« Places to Find Developers in Exchange for Sweat Equity | How Good Angel Groups Work »

Eek – A Competitor Just Raised $50 Million – Now What?

Today’s great post(s) come from Ken Gaebler and are titled My Competitor Raised $50 Million – Great! and conversely My Competitor Raised $50 Million – Yikes!  Ken did a nice job of being both an optimist and a pessimist around the issue – and addresses a bunch of the opportunities and concerns that ensue.

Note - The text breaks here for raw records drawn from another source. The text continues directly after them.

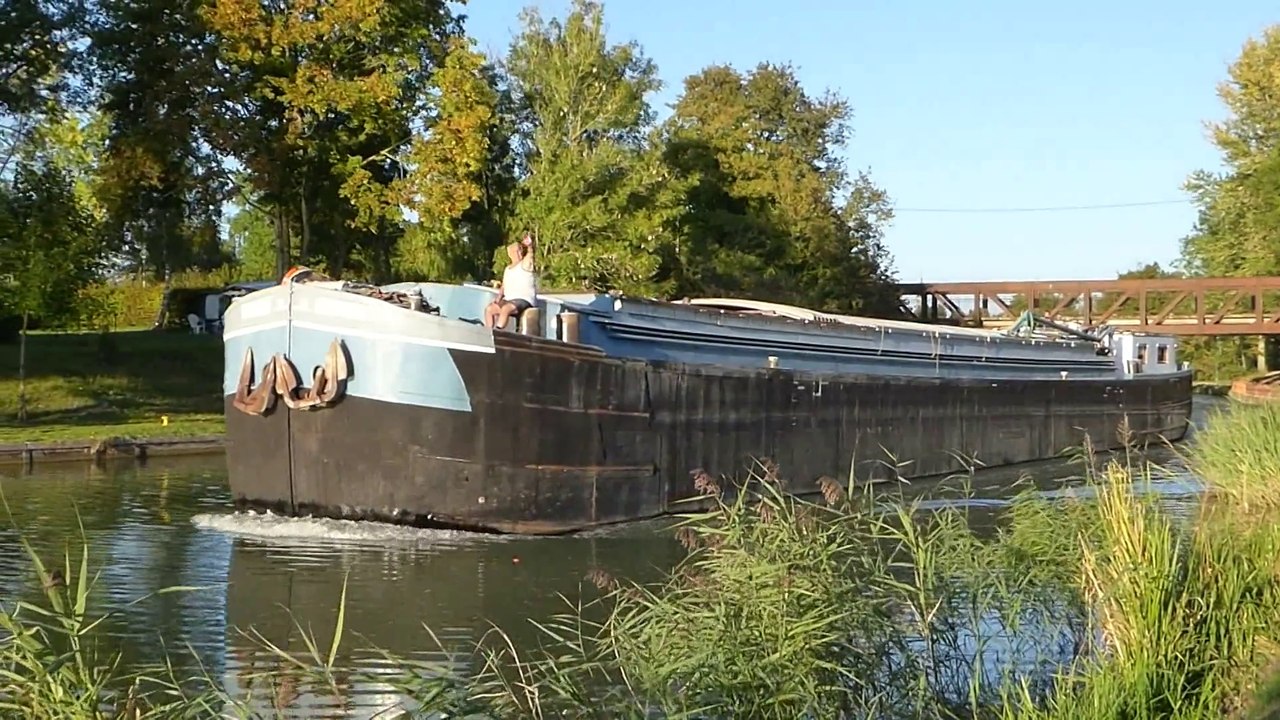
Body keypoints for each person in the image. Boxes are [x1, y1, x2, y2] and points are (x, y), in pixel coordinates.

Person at [483, 234, 538, 330]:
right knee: (489, 309)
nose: (518, 254)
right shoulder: (508, 269)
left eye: (519, 250)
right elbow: (503, 286)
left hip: (523, 299)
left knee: (505, 309)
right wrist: (498, 299)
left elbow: (531, 255)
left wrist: (529, 246)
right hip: (509, 299)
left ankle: (498, 331)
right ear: (510, 254)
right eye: (515, 252)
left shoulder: (525, 264)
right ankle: (488, 332)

October 22nd, 2007 by     Categories: Great Posts    
  • http://NA sonali

    Growth of the Indian PE Market and the Future Outlook
    It is impossible to overlook the massive profits investors have earned in the Indian market over the past several years. As a result, private equity and venture capital firms are now aggressively looking to invest in India. According to research conducted by Evalueserve, the global research and analytics firm, there are more than 366 PE and VC firms currently operating in India and another 69 are planning to start operations soon. Although institutions, such as Risk Capital Foundation, IFCI, IDBI, and ICICI, were providing capital to Indian enterprises during 1976–95, the volume of investment made was not very impressive. However, the period 1996–2000 saw several international and domestic VC and PE firms raising capital internationally and investing in India. The worldwide dot-com boom propelled the rate of growth of investment in the country substantially; the total number of deals reached 280 in 2000. After a brief post dot-com pause, the party resumed in earnest in 2004.
    Since 2003, the Indian economy started growing at 8–9% annually in real terms and at 13–15% in nominal terms (including inflation). Some sectors (services and high-end manufacturing) started growing at 10–14% in real terms and 15–20% in nominal terms, thereby attracting VC-PE investment. VC-PE firms invested USD 1.65 billion in 2004, surpassing the investment of USD 1.16 billion in 2000 by 42%. Some of the salient developments in the market during 1996–2006 are as follows:
    • The number of deals grew exponentially from 5 in 1996 to 299 in 2006.
    • The deal value stood at USD 7,460 million in 2006 as compared to USD 20 million in 1996.
    Apart from the rapidly growing economy, an improved exit climate available to PE investors is another driver for investment growth. Besides listing on stock exchanges, PE firms are increasingly opting for secondary buy-outs or sale to other PE firms as exit options.
    In the light of these developments, Evalueserve forecasts robust growth in PE-VC investment in India (both in terms of number and value) between the second half of 2007 and 2010. If the current trends continue, India would receive USD 13.5 billion in PE funding during 2007, thereby becoming one of the top 7 countries receiving such funding in 2007. Furthermore, this funding could rise to almost USD 20 billion in 2010. The PE-VC firms have already amassed USD 48 billion for investment in the country during the next three and a half years, i.e., July 2007–December 2010.
    Moreover, several firms contacted by Evalueserve during the research mentioned that they would be willing to invest even more if they saw good investment opportunities. Furthermore, from a demand perspective, assuming an annual growth rate of 8%, an annual inflation of 5%, and a constant exchange rate of 40 Indian Rupees to one US Dollar, Evalueserve analysis shows that the Indian economy will grow from approximately USD 1,030 billion during the calendar year 2007 to approximately USD 5,040 billion in 2020 (in nominal terms). Therefore, it can easily absorb USD 60 billion during 2007–10 and as much as USD 490 billion during 2007–20.
    However, the future is difficult to predict as PE investments are based on a complex combination of macroeconomic, microeconomic, and financial policy-related factors, which affect the rational and emotional sentiments of the investor community. For example, an economic slow-down in the country or a tightening of liquidity around the world could lead to substantially lower PE investment. In addition, for such investments to be valuable and wealth-creating, they have to be broad-based and in diverse sectors (not limited only to IT and ITES, or the healthcare sector).